DALLAS — Congressional proposals to keep federal transportation funding at current levels will worsen an $86 billion backlog of deferred public transit system maintenance and replacement needs, local transit executives told a Senate panel Thursday.
"The 'state-of-good-repair' backlog is growing quickly at our nation's transit systems," said Joseph Casey, general manager of Southeastern Pennsylvania Transportation Authority in the Philadelphia area. "Our investments, therefore, must increase so we do not fall farther behind."
Casey and transit executives from Boston and Dallas also testified at the hearing held by the Senate Banking, Housing and Urban Affairs Committee's transportation subcommittee, which is chaired by Sen. Robert Menendez, D-N.J.,
The Banking Committee is responsible for developing the transit portion of the Senate's proposed reauthorization of the current two-year transportation bill, Moving Ahead for Progress in the 21st Century, which expires on Sept. 30, the end of fiscal 2014.
Congress must develop a plan for a multi-year public transportation investment program with funding levels that increase every year to meet the nation's growing transit needs, Casey said.
SEPTA will have to invest at least $6.5 billion over the next 10 years just to bring its rail system to a state of good repair, Casey said, including $2 billion of vehicle replacement and $976 million for new bridges and upkeep on older ones.
"A short-term 'patch' on the Highway Trust Fund highway and transit accounts will not address the crucial shortfall in investment," he said. "If Congress takes that approach — either for six months, a year, or two years — it will be sending a signal to state and local officials that they do not have a partner in Washington."
Federal highway and transit funding would be frozen next year at 2014 levels in a transportation bill for fiscal 2015 that was adopted on Wednesday by the House Appropriations Committee.
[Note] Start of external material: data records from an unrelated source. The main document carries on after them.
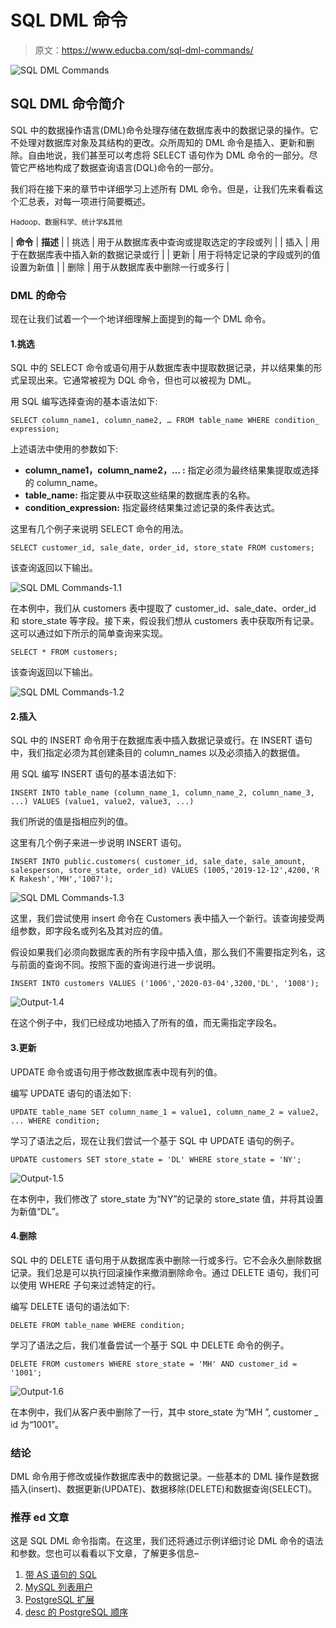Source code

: # SQL DML 命令

> 原文：<https://www.educba.com/sql-dml-commands/>

![SQL DML Commands](img/51c132b57c8937bf420b293573c039ac.png)



## SQL DML 命令简介

SQL 中的数据操作语言(DML)命令处理存储在数据库表中的数据记录的操作。它不处理对数据库对象及其结构的更改。众所周知的 DML 命令是插入、更新和删除。自由地说，我们甚至可以考虑将 SELECT 语句作为 DML 命令的一部分。尽管它严格地构成了数据查询语言(DQL)命令的一部分。

我们将在接下来的章节中详细学习上述所有 DML 命令。但是，让我们先来看看这个汇总表，对每一项进行简要概述。

<small>Hadoop、数据科学、统计学&其他</small>

| **命令** | **描述** |
| 挑选 | 用于从数据库表中查询或提取选定的字段或列 |
| 插入 | 用于在数据库表中插入新的数据记录或行 |
| 更新 | 用于将特定记录的字段或列的值设置为新值 |
| 删除 | 用于从数据库表中删除一行或多行 |

### DML 的命令

现在让我们试着一个一个地详细理解上面提到的每一个 DML 命令。

#### 1.挑选

SQL 中的 SELECT 命令或语句用于从数据库表中提取数据记录，并以结果集的形式呈现出来。它通常被视为 DQL 命令，但也可以被视为 DML。

用 SQL 编写选择查询的基本语法如下:

`SELECT column_name1, column_name2, …
FROM table_name
WHERE condition_ expression;`

上述语法中使用的参数如下:

*   **column_name1，column_name2，… :** 指定必须为最终结果集提取或选择的 column_name。
*   **table_name:** 指定要从中获取这些结果的数据库表的名称。
*   **condition_expression:** 指定最终结果集过滤记录的条件表达式。

这里有几个例子来说明 SELECT 命令的用法。

`SELECT customer_id,
sale_date,
order_id,
store_state
FROM customers;`

该查询返回以下输出。

![SQL DML Commands-1.1](img/9c74d328aa7e3649d6630770e8b35dde.png)



在本例中，我们从 customers 表中提取了 customer_id、sale_date、order_id 和 store_state 等字段。接下来，假设我们想从 customers 表中获取所有记录。这可以通过如下所示的简单查询来实现。

`SELECT * FROM customers;`

该查询返回以下输出。

![SQL DML Commands-1.2](img/28b204fd2bb3a570f4e01471e395feb3.png)



#### 2.插入

SQL 中的 INSERT 命令用于在数据库表中插入数据记录或行。在 INSERT 语句中，我们指定必须为其创建条目的 column_names 以及必须插入的数据值。

用 SQL 编写 INSERT 语句的基本语法如下:

`INSERT INTO table_name (column_name_1, column_name_2, column_name_3, ...)
VALUES (value1, value2, value3, ...)`

我们所说的值是指相应列的值。

这里有几个例子来进一步说明 INSERT 语句。

`INSERT INTO public.customers(
customer_id, sale_date, sale_amount, salesperson, store_state, order_id)
VALUES (1005,'2019-12-12',4200,'R K Rakesh','MH','1007');`

![SQL DML Commands-1.3](img/6fc81efd9522120cd014df26d3815db1.png)



这里，我们尝试使用 insert 命令在 Customers 表中插入一个新行。该查询接受两组参数，即字段名或列名及其对应的值。

假设如果我们必须向数据库表的所有字段中插入值，那么我们不需要指定列名，这与前面的查询不同。按照下面的查询进行进一步说明。

`INSERT INTO customers
VALUES ('1006','2020-03-04',3200,'DL', '1008');`

![Output-1.4](img/563ffe8405df2ade5dd674a4aeca0553.png)



在这个例子中，我们已经成功地插入了所有的值，而无需指定字段名。

#### 3.更新

UPDATE 命令或语句用于修改数据库表中现有列的值。

编写 UPDATE 语句的语法如下:

`UPDATE table_name
SET column_name_1 = value1, column_name_2 = value2, ...
WHERE condition;`

学习了语法之后，现在让我们尝试一个基于 SQL 中 UPDATE 语句的例子。

`UPDATE customers
SET store_state = 'DL'
WHERE store_state = 'NY';`

![Output-1.5](img/365841fd43ad126b8c9e67e1f86d560f.png)



在本例中，我们修改了 store_state 为“NY”的记录的 store_state 值，并将其设置为新值“DL”。

#### 4.删除

SQL 中的 DELETE 语句用于从数据库表中删除一行或多行。它不会永久删除数据记录。我们总是可以执行回滚操作来撤消删除命令。通过 DELETE 语句，我们可以使用 WHERE 子句来过滤特定的行。

编写 DELETE 语句的语法如下:

`DELETE FROM table_name WHERE condition;`

学习了语法之后，我们准备尝试一个基于 SQL 中 DELETE 命令的例子。

`DELETE FROM customers
WHERE store_state = 'MH'
AND customer_id = '1001';`

![Output-1.6](img/70fe58c27956efabba97a0febd2222c2.png)



在本例中，我们从客户表中删除了一行，其中 store_state 为“MH ”, customer _ id 为“1001”。

### 结论

DML 命令用于修改或操作数据库表中的数据记录。一些基本的 DML 操作是数据插入(insert)、数据更新(UPDATE)、数据移除(DELETE)和数据查询(SELECT)。

### 推荐 ed 文章

这是 SQL DML 命令指南。在这里，我们还将通过示例详细讨论 DML 命令的语法和参数。您也可以看看以下文章，了解更多信息–

1.  [带 AS 语句的 SQL](https://www.educba.com/sql-with-as-statement/)
2.  [MySQL 列表用户](https://www.educba.com/mysql-list-user/)
3.  [PostgreSQL 扩展](https://www.educba.com/postgresql-extensions/)
4.  [desc 的 PostgreSQL 顺序](https://www.educba.com/postgresql-order-by-desc/)





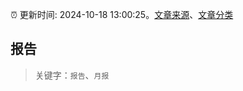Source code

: :alarm_clock: 更新时间: 2024-10-18 13:00:25。[文章来源](/README.md)、[文章分类](/TAGS.md)

## 报告


> 关键字：`报告`、`月报`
The Senate Environment and Public Works Committee last week approved a six-year MAP-21 reauthorization that limits annual spending to 2014 levels plus inflation, through fiscal 2020.
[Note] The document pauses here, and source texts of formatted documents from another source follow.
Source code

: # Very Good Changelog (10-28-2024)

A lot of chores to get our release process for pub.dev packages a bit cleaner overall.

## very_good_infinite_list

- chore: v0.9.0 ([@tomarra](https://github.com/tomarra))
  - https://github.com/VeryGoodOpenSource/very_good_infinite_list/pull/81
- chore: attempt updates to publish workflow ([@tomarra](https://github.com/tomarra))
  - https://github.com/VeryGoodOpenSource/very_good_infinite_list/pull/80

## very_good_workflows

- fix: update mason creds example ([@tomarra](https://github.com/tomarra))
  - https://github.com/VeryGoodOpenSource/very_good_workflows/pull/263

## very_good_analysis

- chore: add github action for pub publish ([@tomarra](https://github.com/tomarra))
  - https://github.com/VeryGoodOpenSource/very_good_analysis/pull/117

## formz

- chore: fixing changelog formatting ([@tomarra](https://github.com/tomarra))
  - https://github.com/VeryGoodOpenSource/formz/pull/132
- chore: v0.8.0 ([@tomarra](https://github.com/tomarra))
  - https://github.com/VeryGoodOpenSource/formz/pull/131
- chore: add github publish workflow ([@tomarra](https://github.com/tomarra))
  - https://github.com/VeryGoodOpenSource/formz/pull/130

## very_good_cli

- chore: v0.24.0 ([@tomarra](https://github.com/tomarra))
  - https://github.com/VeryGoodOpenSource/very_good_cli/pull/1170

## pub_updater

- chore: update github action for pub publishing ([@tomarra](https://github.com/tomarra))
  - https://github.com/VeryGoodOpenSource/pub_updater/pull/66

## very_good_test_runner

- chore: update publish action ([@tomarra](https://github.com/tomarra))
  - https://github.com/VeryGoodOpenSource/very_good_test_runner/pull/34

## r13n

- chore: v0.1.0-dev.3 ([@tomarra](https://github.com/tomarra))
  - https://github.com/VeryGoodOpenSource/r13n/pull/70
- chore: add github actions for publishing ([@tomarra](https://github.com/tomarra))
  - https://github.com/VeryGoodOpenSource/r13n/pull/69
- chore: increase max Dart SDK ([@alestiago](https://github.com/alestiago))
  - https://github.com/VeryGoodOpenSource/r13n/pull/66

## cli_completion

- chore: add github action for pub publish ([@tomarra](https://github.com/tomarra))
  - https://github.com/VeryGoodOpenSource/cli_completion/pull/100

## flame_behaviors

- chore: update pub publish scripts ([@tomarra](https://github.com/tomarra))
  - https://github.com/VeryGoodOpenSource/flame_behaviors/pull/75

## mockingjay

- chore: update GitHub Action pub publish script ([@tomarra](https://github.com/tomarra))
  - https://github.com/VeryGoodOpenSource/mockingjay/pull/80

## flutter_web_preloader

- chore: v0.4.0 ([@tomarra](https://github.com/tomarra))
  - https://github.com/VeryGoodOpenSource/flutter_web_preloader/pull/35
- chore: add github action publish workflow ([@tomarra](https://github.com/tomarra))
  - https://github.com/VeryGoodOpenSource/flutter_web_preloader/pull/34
The Senate and House proposals would require an additional source of revenue for the Highway Trust Fund, which supports federal highway and transit spending. The HTF could also be supplemented with general fund revenues, as it has in recent years. Congress has transferred a total of $54 billion into the HTF since 2008 due to insufficient revenues from federal gasoline and diesel taxes.
Dorval Carter, chief counsel of the Federal Transit Administration, told the Senate panel that President Obama's proposal for a four-year, $302 billion transportation bill, which includes $72 billion for transit, is the best way to resolve the growing maintenance backlog.
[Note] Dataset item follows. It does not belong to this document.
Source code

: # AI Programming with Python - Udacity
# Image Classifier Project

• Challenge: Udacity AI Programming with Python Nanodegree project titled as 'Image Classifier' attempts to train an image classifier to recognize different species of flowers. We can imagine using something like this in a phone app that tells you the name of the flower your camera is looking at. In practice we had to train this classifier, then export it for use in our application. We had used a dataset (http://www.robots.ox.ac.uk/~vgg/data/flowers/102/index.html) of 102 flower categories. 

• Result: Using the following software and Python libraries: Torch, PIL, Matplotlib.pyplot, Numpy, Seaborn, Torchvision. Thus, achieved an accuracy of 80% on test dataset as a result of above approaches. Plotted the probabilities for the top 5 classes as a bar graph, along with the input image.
The president's proposed fiscal 2015 budget includes $7.7 billion for existing federal rail and bus repair programs, an increase of $5.1 billion from 2014 appropriations, Carter said. The 2015 budget is the "down payment" on the four-year Grow America funding bill that provides $72 billion over four years for transit systems, he said.
The $86 billion transit maintenance backlog is 10% higher than a March 2012 estimate, Carter said.
"This backlog is expected to grow by $2.5 billion each year unless we make the investments now to slow or stop the growing maintenance deficit," he said. "Our current rate of reinvestment of about $10.3 billion from all sources is not sufficient to reduce the backlog in any meaningful way."